Professor Wyman told me that, before leaving the States, I ought to visit the shell mounds at Damariscotta in Maine and also those near Concord. The latter were considered to be remarkable on account of their being composed of fresh-water shells. Mr. Emerson had offered to help me in my examination of them, but not wishing to occupy his time in this unusual manner, I went down to Concord and tried to find them by myself. In this attempt I failed, and, finally, I decided to obtain his help. Fortunately, he was at home and at once put the harness on his pony and drove me down to the place. We crossed some fields and found the shell heaps near a sharp bend of the river. They were about a hundred and fifty yards long, twenty yards wide and twelve feet high, and were chiefly composed of mussel shells. For more than an hour we worked zealously and made slight excavations at different parts of the banks, and found some fragments of bones which had been shaped by hand, but we were not successful in seeing any stone celts. We then went to an adjoining hillock upon which the Indians were accustomed to encamp and there we picked up three rudely-made arrow heads which had been formed out of hard porphyritic stone.
After finishing the inspection of the middens, we went back to the house, and remained for an hour or two in the library where we had tea. Mr. Emerson told me that in order to pass through, with comparative comfort, the long winter, he and others had formed a society of twenty-five members and arrangements were made for meeting at their respective houses. Each member gave a reception in turn upon Tuesdays. When the time was at hand for going to the train he went to the stable, and again harnessed the pony, and drove me to the station. When saying “Good-bye,” he expressed many kind wishes with regard to my projected journey.
Americans must naturally feel interested in whatever relates to the past history of the native races who were the original inhabitants of their country, and who possessed, in combination with their savage nature and cruel practices, certain qualities of honour and fortitude which seem to point to the existence of latent conditions of mind placing them upon a different footing from other ordinary savage races. Theories which relate to the migrations of the tribes who entered Mexico from the North have also much attraction. As years roll onwards, and the events, that then occurred, are more distant or obscure, the causes of those movements and the origin of the influences that created the subsequent advance in civilisation amongst those Indians are becoming almost incomprehensible.
On the way from Concord towards Canada I stopped at Portsmouth for the purpose of seeing the Navy Yard,[8] which was the last naval establishment that I had to visit on the eastern coast, and then proceeded to the remotely situated village of Damariscotta.
The shell mounds near the adjacent river far exceeded in magnitude what I had expected to find. They were placed about twelve miles from the sea within the limits of the ebb and the flow of the tides, and formed the banks of a small promontory round which the river made a sharp bend. Within these banks was a flat space of land which had been used by the Indians for their camping ground, and which is known to have been visited by small bands of them as late as the end of the last century. The heaps extend along the shores of the river and round the promontory for a length of about six hundred yards, and vary in height from fifteen to thirty-five feet. It was difficult to estimate their average width, but in many places it was not less than twenty-two yards.
The mound that I chiefly examined rose directly from the beach close to the line of the present high water mark. It was thirty-three feet high, sixty feet wide and one hundred and fifty feet long. Looking from the river, it presented the appearance of a steep cliff formed of compact layers of large oyster shells. In consequence of the face of this cliff being exposed, it was possible to trace all the horizontal strata. Beginning from the top of the bank there was, in the first place, a deposit of shells closely packed about eighteen inches thick. Then there was a well-defined layer of earth or mould, averaging a thickness of half-an-inch throughout the whole length of the bank without any break or change in its width. The next layer was not so deep as that on the top, and was one foot thick. Then came another deposit of mould, half-an-inch in thickness, resting upon another layer of shells. In this manner, the alternating deposits of earth and shells succeeded each other down to the base.
There were not any signs of kitchen midden refuse amongst the shells, but in the intermediate layers of earth I saw fragments of broken pottery, charred wood, several rounded stones, small quantities of bones of animals, and one bone awl which had evidently been much used.
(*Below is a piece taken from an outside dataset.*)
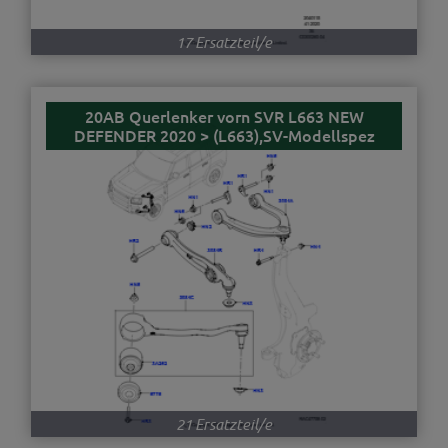
17 Ersatzteil/e
20AB Querlenker vorn SVR L663 NEW
DEFENDER 2020 > (L663),SV-Modellspez
21 Ersatzteil/e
A portion of the cliff which had been undermined by the action of the river had slipped down upon the beach, consequently the interior of the mound was exposed. I made an excavation into this new face and found a stone knife, or scraper, and a small stone chisel. In another part of the bank I discovered a plank lying flat upon the third layer of mould below the surface. It was made of fir, and was four feet six inches long, six inches wide and half-an-inch thick.
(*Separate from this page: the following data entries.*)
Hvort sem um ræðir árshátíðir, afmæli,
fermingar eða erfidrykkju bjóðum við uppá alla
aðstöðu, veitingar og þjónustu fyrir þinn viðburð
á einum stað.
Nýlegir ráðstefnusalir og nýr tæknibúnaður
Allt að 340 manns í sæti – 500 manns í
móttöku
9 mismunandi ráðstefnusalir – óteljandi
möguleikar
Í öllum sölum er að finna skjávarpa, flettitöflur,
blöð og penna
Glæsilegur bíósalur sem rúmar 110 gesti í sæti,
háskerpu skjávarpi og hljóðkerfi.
These shell heaps, the relics of the feasts and food of the Indians, although interesting as evidences of the habits of life of the savage races that once occupied this part of America, prove but little more than the fact that those races have existed and passed away. The successive layers of earth in the heaps would enable an estimate to be made of their age, if the length of the intervals of time that elapsed between the encampments could be known. The saw-cut plank, resting upon the third layer is an evidence that the two upper deposits of shells were made since the arrival of the English colonists. The Indians then dwelling on these lands were called the Abenakis. These oyster heaps may have been raised by them when they visited the coast of Maine after leaving their hunting grounds.[9]